After using the Acf and Pacf plots to estimate our p’s and q’s, we can estimate the ARIMA model. Based on the plots, we will use p=1, P=0, q=1, and Q=1. We will also use D=1 and S=12.

mod.1 <- arima(AirPass, order = c(1,0,1), season = list(order = c(0,1,1), period = 12))
summary(mod.1)

## 
## Call:
## arima(x = AirPass, order = c(1, 0, 1), seasonal = list(order = c(0, 1, 1), period = 12))
## 
## Coefficients:
##          ar1      ma1     sma1
##       0.9959  -0.3994  -0.5526
## s.e.  0.0050   0.0898   0.0741
## 
## sigma^2 estimated as 0.001345:  log likelihood = 245.61,  aic = -483.22
## 
## Training set error measures:
##                       ME       RMSE        MAE        MPE      MAPE
## Training set 0.003012636 0.03514401 0.02638549 0.05667535 0.4783111
##                   MASE       ACF1
## Training set 0.2912769 0.01751614

We will use the box.test command to check our model. We will use the Ljung box test, as that is the improved version.

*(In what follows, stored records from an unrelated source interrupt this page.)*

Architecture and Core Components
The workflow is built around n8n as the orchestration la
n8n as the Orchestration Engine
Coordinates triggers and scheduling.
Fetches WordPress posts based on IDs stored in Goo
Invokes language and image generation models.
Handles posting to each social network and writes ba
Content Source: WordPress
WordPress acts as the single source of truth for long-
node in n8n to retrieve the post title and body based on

Box.test(mod.1$residuals, type = "Ljung")

## 
##  Box-Ljung test
## 
## data:  mod.1$residuals
## X-squared = 0.045108, df = 1, p-value = 0.8318

The large p-value of .83 indicates that the coefficients for our model are adequete and we have chosen the right p, q, and d values. We can check each one of these coefficients to make sure they are significant by calculating the test stat, which is the coefficient divided by the squared error of the coefficient with 140 degrees of freedom.

ar1.stat <- 0.9959/0.005
2*pt(abs(ar1.stat), df = 144-4, lower.tail = FALSE) 

## [1] 1.138476e-173

ma1.stat <- -.3994/.0898
2*pt(abs(ma1.stat), df = 144-4, lower.tail = FALSE) 

## [1] 1.755218e-05

sma1.stat <- -.5526/.0741
2*pt(abs(sma1.stat), df = 144-4, lower.tail = FALSE) 

## [1] 8.409341e-12

As we can see from each of these p-values, we can reject our null hypothesis and determine that each of our coefficients is significant.

Step 5

Finally, we can create a model using auto ARIMA to compare to the model constructed by hand.

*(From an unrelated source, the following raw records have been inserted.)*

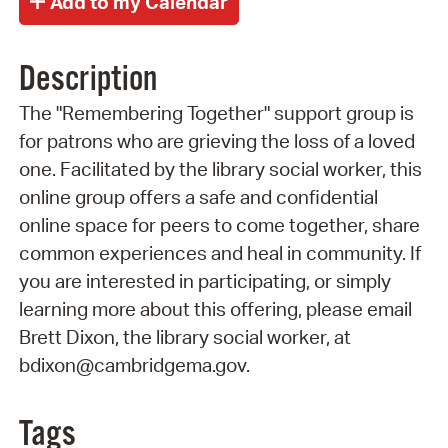
Description
The "Remembering Together" support group is
for patrons who are grieving the loss of a loved
one. Facilitated by the library social worker, this
online group offers a safe and confidential
online space for peers to come together, share
common experiences and heal in community. If
you are interested in participating, or simply
learning more about this offering, please email
Brett Dixon, the library social worker, at
bdixon@cambridgema.gov.
Tags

auto.mod <- auto.arima(log(AirPassengers))
auto.mod

## Series: log(AirPassengers) 
## ARIMA(0,1,1)(0,1,1)[12] 
## 
## Coefficients:
##           ma1     sma1
##       -0.4018  -0.5569
## s.e.   0.0896   0.0731
## 
## sigma^2 estimated as 0.001371:  log likelihood=244.7
## AIC=-483.4   AICc=-483.21   BIC=-474.77

The auto.arima command produces a slightly different variation of the model, as it has the form (0,1,1)(0,1,1)12. This could be for a variety of reasons, but the msot likely reason is simply that this is our first time learning about this so we still have a lot of practicing to do. We can use the AIC values to compare the two models.

AIC(mod.1)

## [1] -483.2233

AIC(auto.mod)

## [1] -483.3991

The AIC values for this model are actually almost identical, which honestly has me really confused. I expected the first AIC value to be significantly larger than the AIC value for the auto arima model. To be honest, I do not know what happened here, but I do not think this is right. Either way, I tried my best and feel like I still learned a lot about how to build an arima model by hand. With practice, this process should become easier and make even more sense.